Assignment: Copy out all lines in the data below containing the string "down".

Dataset section:
—————

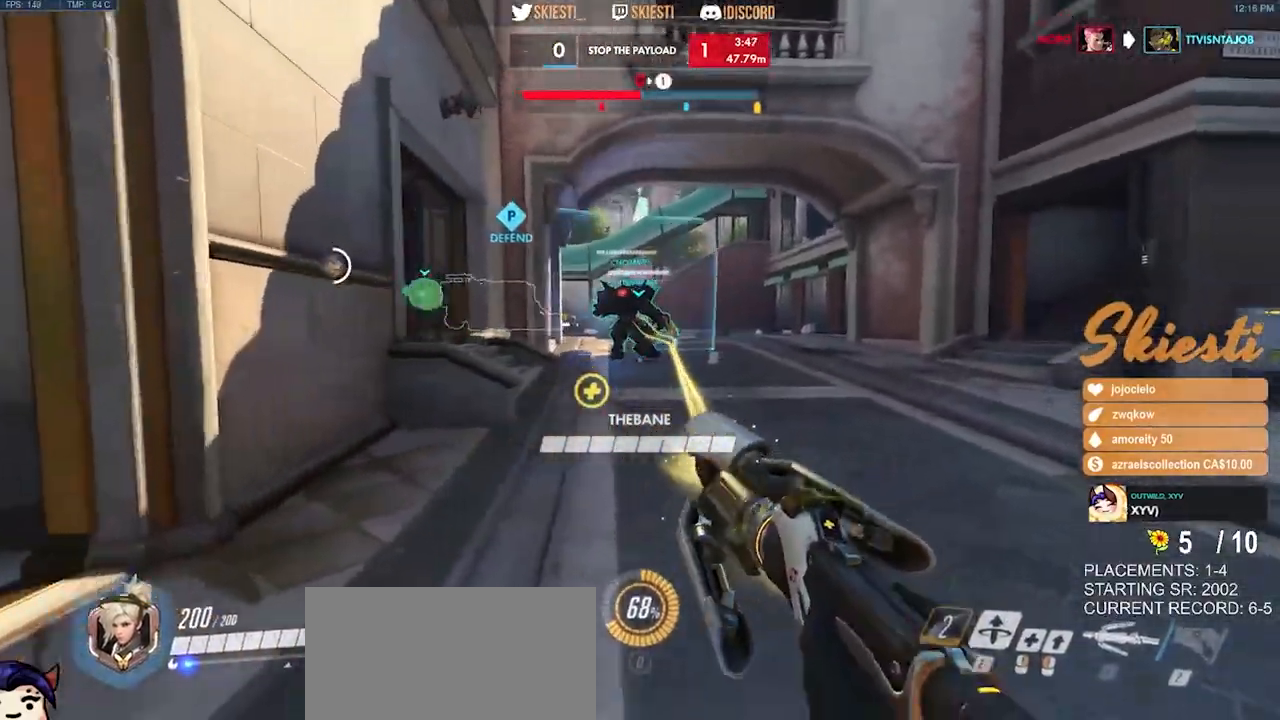
{"keys": ["a"], "mouse": ["right"], "events": [[17, "d", "up"], [67, "a", "down"], [467, "w", "up"]]}
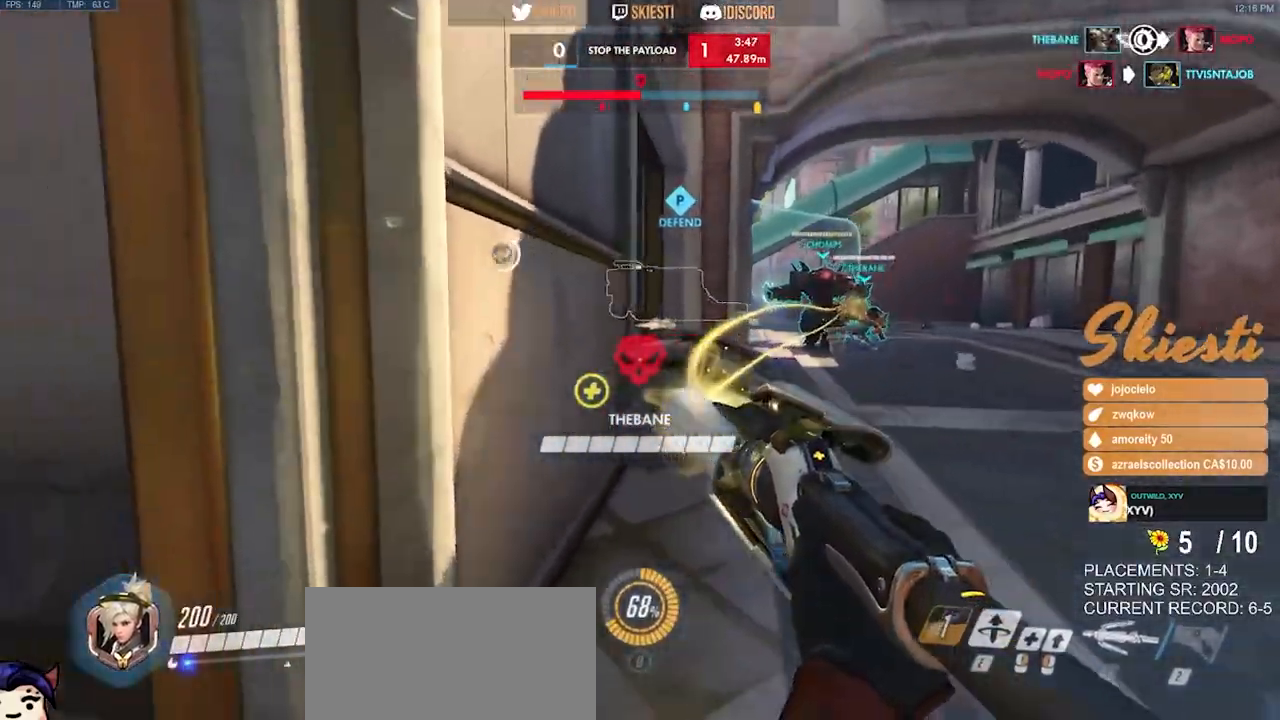
{"keys": ["a", "s"], "mouse": ["left", "right"], "events": [[67, "a", "up"], [67, "d", "down"], [234, "s", "down"], [384, "d", "up"], [384, "space", "down"], [450, "a", "down"], [450, "space", "up"], [484, "mouse_left", "down"]]}
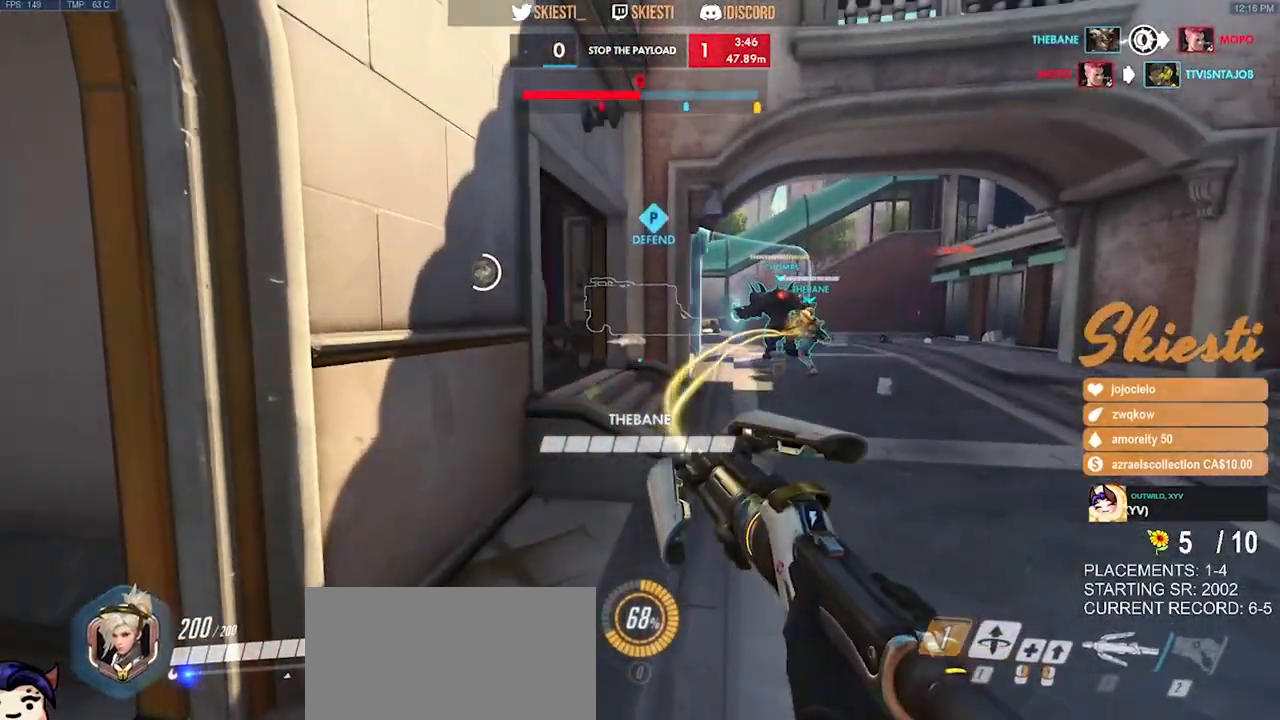
{"keys": ["s"], "mouse": ["left"], "events": [[17, "a", "up"], [50, "mouse_right", "up"]]}
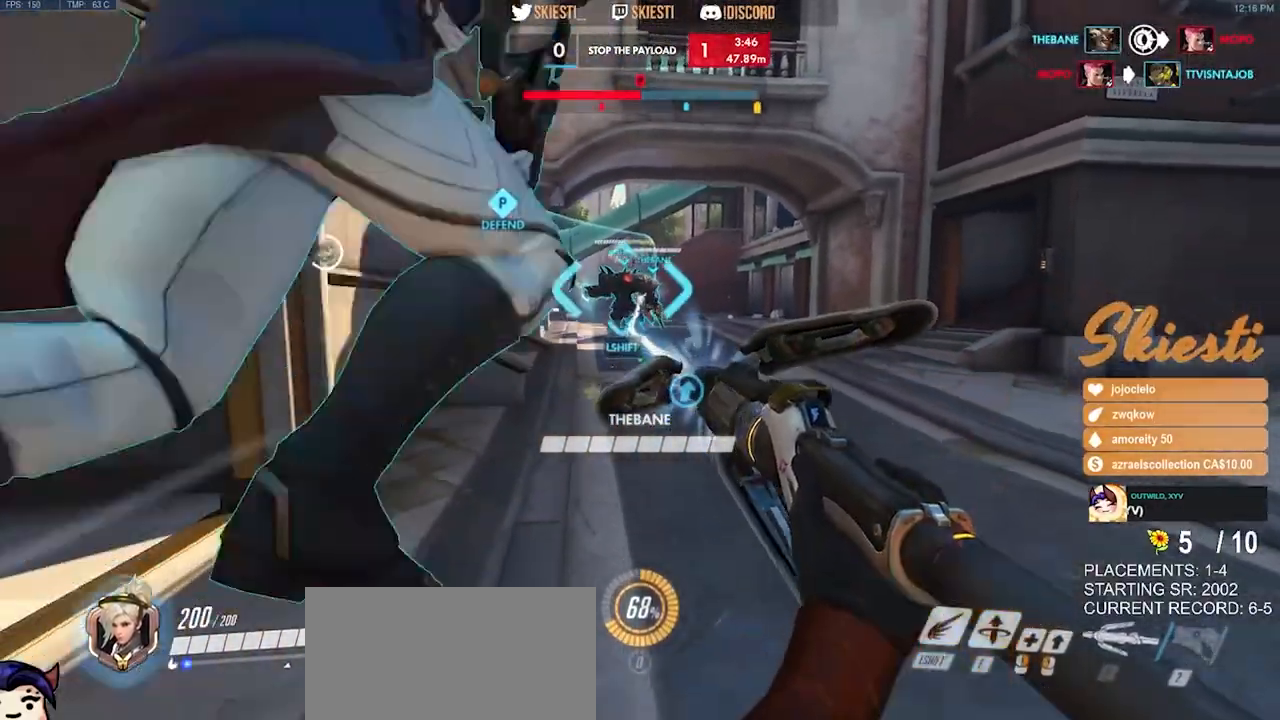
{"keys": ["s"], "mouse": ["left"], "events": [[84, "shift", "down"], [217, "shift", "up"]]}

—————

Response for this exercise:
{"keys": ["a"], "mouse": ["right"], "events": [[17, "d", "up"], [67, "a", "down"], [467, "w", "up"]]}
{"keys": ["a", "s"], "mouse": ["left", "right"], "events": [[67, "a", "up"], [67, "d", "down"], [234, "s", "down"], [384, "d", "up"], [384, "space", "down"], [450, "a", "down"], [450, "space", "up"], [484, "mouse_left", "down"]]}
{"keys": ["s"], "mouse": ["left"], "events": [[84, "shift", "down"], [217, "shift", "up"]]}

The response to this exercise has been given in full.